Thursday, July 19, 2012

Why NLP should be wrapped with knowledge base


I have been working on improve the machine understandability of the Electronic Medical Records (EMR) for past few months. The main goal is to improve the efficiency of the routine activities of the hospitals. Hospital staff has to process thousands of documents to find the qualified patients for certain criteria daily(The heart failure patients who are not given instructions on their diets, activity level, medications, follow up plan etc..), we have not been able to help them in promising manner despite the enormous advancement of the technology.

Recent decisions in healthcare industry have forced people to rethink about their approaches to deal with routine activities. As a result of this, academics have been approached by the industry to solve their problems. This stimulates the current trend of exploring how to leverage the current technology in healthcare domain. Natural Language Processing(NLP), Linguistics, Data Mining, Information Retrieval, Machine Learning and Semantic Web are the frontline technologies being explored on this domain.

Within the project that I have been working on for last few months with motivated industry partner, we are concentrated on understanding EMR documents and perform queries on these documents. The main challenge for this task is the unstructured nature of the EMR documents, only 10%-20% of the EMR data has proper structure. Making the things worse, the unstructured portion of the EMR documents has most of the information that we need to understand to answer the queries accurately. Unfortunately, traditional information retrieval techniques are not capable of accepting this challenge due its inherent nature of the keyword based indexing and searching. The following example will illustrate the complexity of the problem.

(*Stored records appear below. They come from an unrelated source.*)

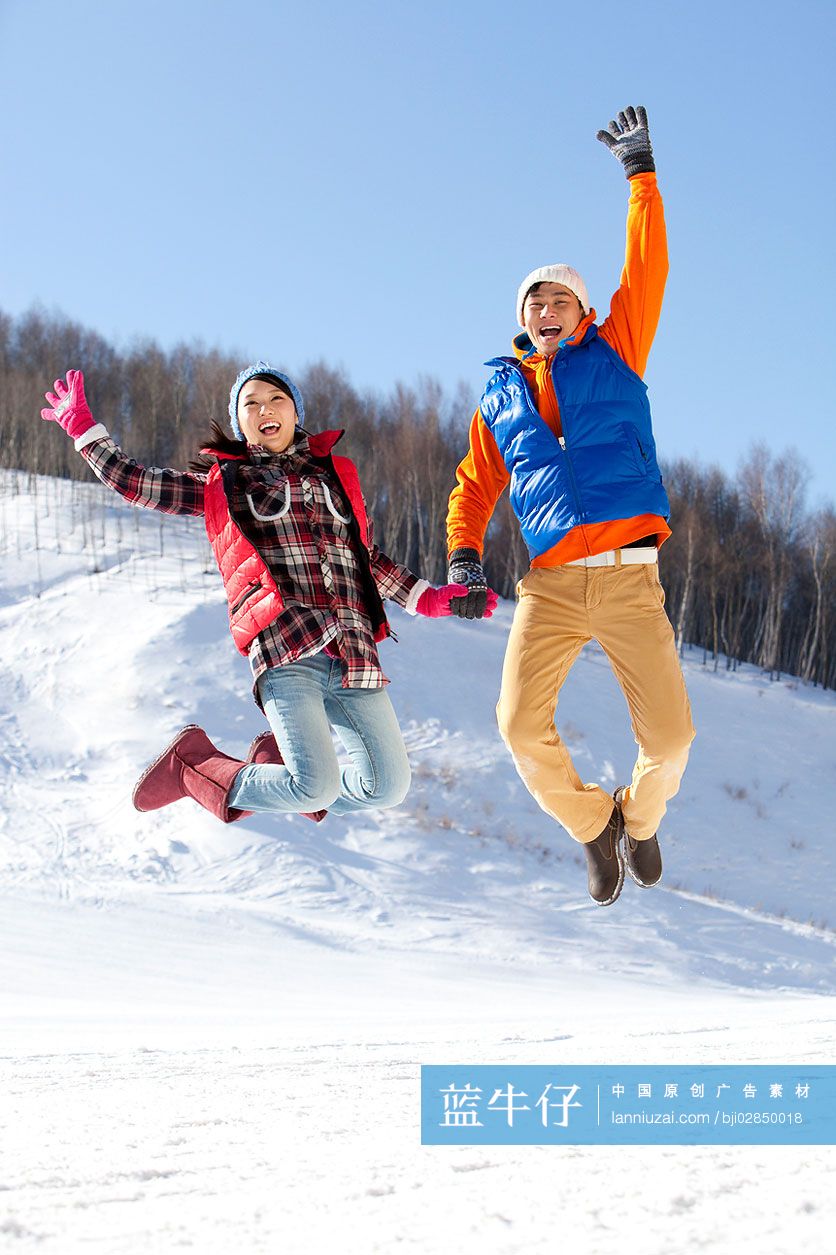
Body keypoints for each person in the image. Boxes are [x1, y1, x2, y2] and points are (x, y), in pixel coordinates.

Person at [41, 362, 497, 825]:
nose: (264, 409)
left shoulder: (337, 477)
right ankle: (193, 768)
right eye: (250, 404)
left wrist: (428, 598)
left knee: (386, 786)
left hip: (353, 649)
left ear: (295, 411)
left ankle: (273, 775)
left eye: (276, 399)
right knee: (312, 787)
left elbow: (365, 557)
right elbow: (138, 483)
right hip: (287, 648)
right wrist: (86, 431)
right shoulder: (224, 484)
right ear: (240, 424)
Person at [445, 106, 695, 907]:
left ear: (582, 311)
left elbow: (647, 266)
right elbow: (474, 483)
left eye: (557, 298)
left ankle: (641, 817)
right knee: (518, 726)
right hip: (551, 587)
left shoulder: (617, 345)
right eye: (531, 302)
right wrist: (462, 551)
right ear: (521, 320)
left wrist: (640, 172)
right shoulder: (502, 396)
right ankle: (594, 825)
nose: (543, 308)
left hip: (627, 579)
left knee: (672, 739)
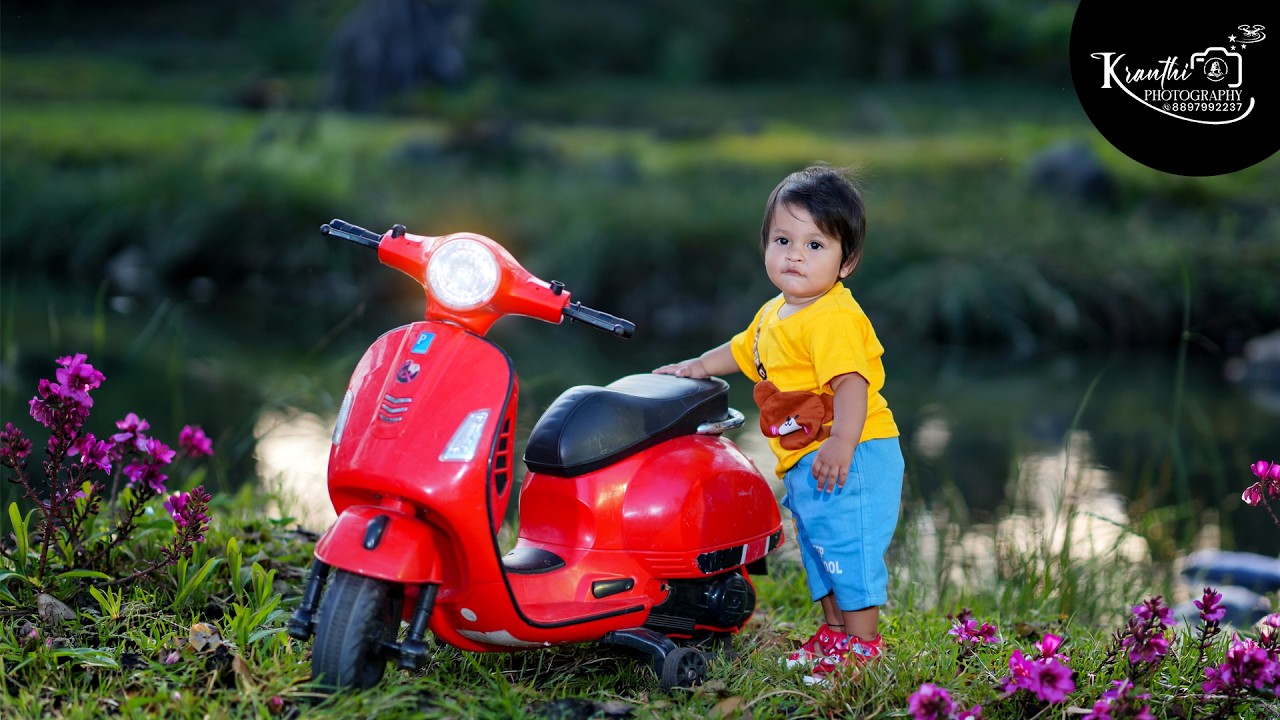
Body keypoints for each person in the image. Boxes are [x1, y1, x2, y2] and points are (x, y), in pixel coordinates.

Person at [654, 164, 903, 685]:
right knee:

Text in EMR: ‘The patient is suffering from hypertension, but he refuses the recurrent of chest pain or shortness of breath. He was suffering from atrial fibrillation during his last visit, but it is resolved.’

The keyword based approach will retrieve this patient for the query which search for ‘patient with atrial fibrillation’. Furthermore, this patient will be in the results for query searching for ‘patients with chest pain’. But the semantics of the sentence convey the opposite.

NLP techniques showed some promise on dealing with these issues. There are few NLP engines which are optimized to deal with these issues. These engines are capable of identifying the concepts in the documents, the negation semantics, detect the temporal aspects to certain extent and convert the unstructured text to structured format. This structured format can be used for the querying purposes. Unfortunately, some of issues remain beyond the reach by NLP techniques as I discuss below.

Knowledge workers have crucial role to play in routine activities of healthcare domain. Significant amount of explicit and implicit knowledge is being used by the healthcare professionals in their routine activities. The subjective and dynamic nature of this knowledge makes this problem hard and hence interesting for me as a researcher. A successful solution aiming to cater healthcare domain requirements should consider how to incorporate expert knowledge. This is the main reason why our solution is backed by a knowledge base which encodes healthcare domain knowledge in formal manner. Furthermore, the knowledge base helps us to improve the output by the NLP engine.

Let me discuss why I feel NLP is not sufficient to solve these problems (even though I am not a NLP expert). NLP techniques mostly fail to understand the big picture of the document which is very crucial in this domain. The EMR document can contain the various information about the patient/his family from different person’s point of view. For example there can be a statement in the EMR document ‘He denies knowledge of hypertension’, but after the examination, doctor decides that he has hypertension. The NLP output of this document will states both facts which are contradicting, because its intention is to convey the semantics of each sentence. But this is not sufficient for the problems that we deal with. We don’t want this patient to appear in the results for queries which search for ‘patients with hypertension’ as well as ‘patients without hypertension’.

However, if the domain expert is given with all the concepts(symptoms, medication in this case) he would be able to determine whether the patient has hypertension or not with good accuracy (he doesn’t need to read the document to determine this). This is a classic example that point to the value of having a knowledge base.

Apart from above scenario, knowledge base can play a crucial role in retrieving the results for certain queries.  For example, healthcare professionals have to put lot of manual effort to find out the patients who takes beta-blockers(beta-blocker is a category of medications). There are 20+ medications which belongs to beta blocker category. The manual process of finding patients who take beta blocker will have to search for the presence of any of this medication in the document. NLP will help us to identify these 20+ medications as concepts, but it is not enough to include these documents for the query search for ‘patients taking beta-blockers’. Availability of comprehensive knowledge base can solve this problem.

Above illustration is not to state that knowledge base is the ultimate solution, but I believe that with some optimized molding of several technologies can achieve the expected quality of such a solution.